For a single sample:

cnvkit.py metrics Sample.cnr -s Sample.cns

(Note that the order of arguments and options matters here, unlike the other commands: Everything after the -s flag is treated as a segment dataset.)

Multiple samples can be processed together to produce a table:

cnvkit.py metrics S1.cnr S2.cnr -s S1.cns S2.cns
cnvkit.py metrics *.cnr -s *.cns

Several bin-level log2 ratio estimates for a single sample, such as the uncorrected on- and off-target coverages and the final bin-level log2 ratios, can be compared to the same final segmentation (reusing the given segments for each coverage dataset):

cnvkit.py metrics Sample.targetcoverage.cnn Sample.antitargetcoverage.cnn Sample.cnr -s Sample.cns

In each case, given the bin-level copy ratios (.cnr) and segments (.cns) for a sample, the log2 ratio value of each segment is subtracted from each of the bins it covers, and several estimators of spread are calculated from the residual values. The output table shows for each sample:

Total number of segments (in the .cns file) – a large number of segments can indicate that the sample has either many real CNAs, or noisy coverage and therefore many spurious segments.
Uncorrected sample standard deviation – this measure is prone to being inflated by a few outliers, such as may occur in regions of poor coverage or if the targets used with CNVkit analysis did not exactly match the capture. (Also note that the log2 ratio data are not quite normally distributed.) However, if a sample’s standard deviation is drastically higher than the other estimates shown by the metrics command, that helpfully indicates the sample has some outlier bins.
Median absolute deviation (MAD) – very robust against outliers, but less statistically efficient.
Interquartile range (IQR) – another robust measure that is easy to understand.
Tukey’s biweight midvariance – a robust and efficient measure of spread.

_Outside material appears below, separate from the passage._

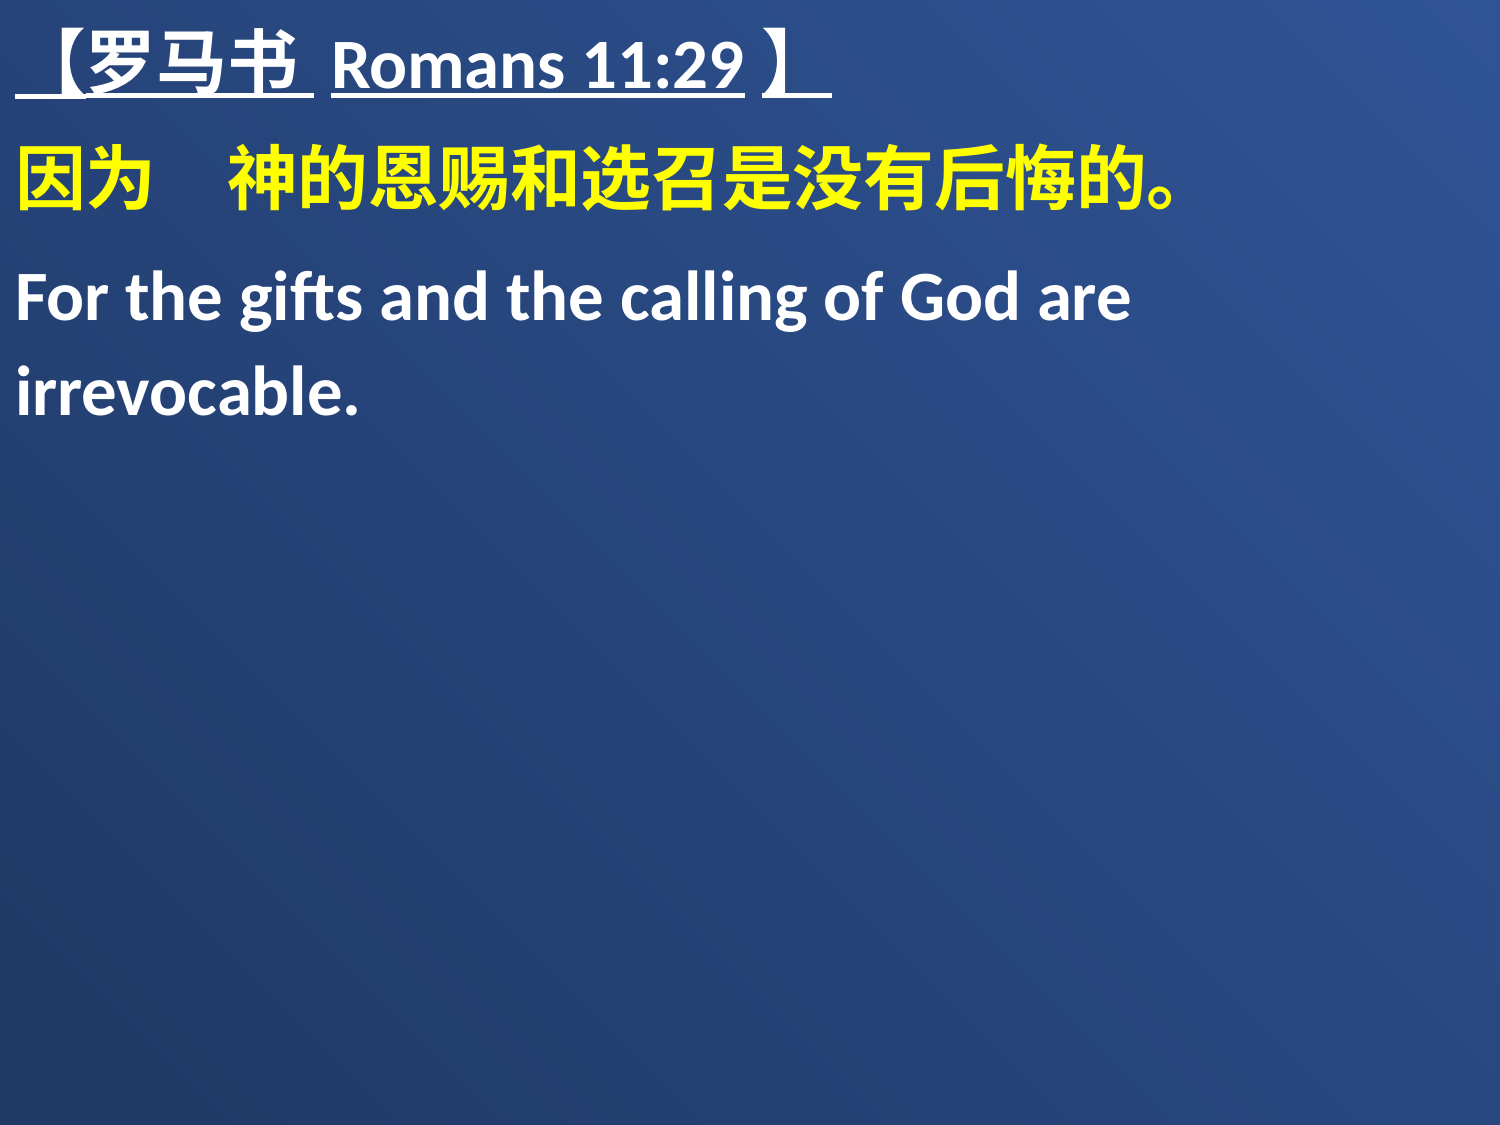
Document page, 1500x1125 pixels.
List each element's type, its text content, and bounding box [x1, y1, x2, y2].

subtitle 【罗马书 Romans 11:29】 因为 神的恩赐和选召是没有后悔的。 For the gifts and the calling of God are irrevocable. [0, 0, 1500, 1125]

Note that many small segments will fit noisy data better, shrinking the residuals used to calculate the other estimates of spread, even if many of the segments are spurious. One possible heuristic for judging the overall noisiness of each sample in a table is to multiply the number of segments by the biweight midvariance – the value will tend to be higher for unreliable samples. Check questionable samples for poor coverage (using e.g. bedtools, chanjo, IGV or Picard CalculateHsMetrics).

Finally, visualizing a sample with CNVkit’s scatter command will often make it apparent whether a sample or the copy ratios within a genomic region can be trusted.

segmetrics¶

Calculate summary statistics of the residual bin-level log2 ratio estimates from the segment means, similar to the existing metrics command, but for each segment individually.

Results are output in the same format as the CNVkit segmentation file (.cns), with the stat names and calculated values printed in additional columns.

cnvkit.py segmetrics Sample.cnr -s Sample.cns --iqr
cnvkit.py segmetrics -s Sample.cn{s,r} --ci --pi

Supported stats:

Alternative estimators of segment mean, which ignore bin weights: --mean, -median, --mode.
As in metrics: standard deviation (--std), median absolute deviation (--mad), inter-quartile range (--iqr), Tukey’s biweight midvariance (--bivar)
Additionally: mean squared error (--mse), standard error of the mean (-sem).
Confidence interval of the segment mean (--ci), estimated by bootstrap (100 resamplings) of the bin-level log2 ratio values within the segment. The upper and lower bounds are output as separate columns ci_lo and ci_hi.
Prediction interval (--pi), estimated by the range between the 2.5-97.5 percentiles of the segment’s bin-level log2 ratios. The upper and lower bounds are output as columns pi_lo and pi_hi.

The --ci and --sem values obtained here can also be used in the call command for filtering segments.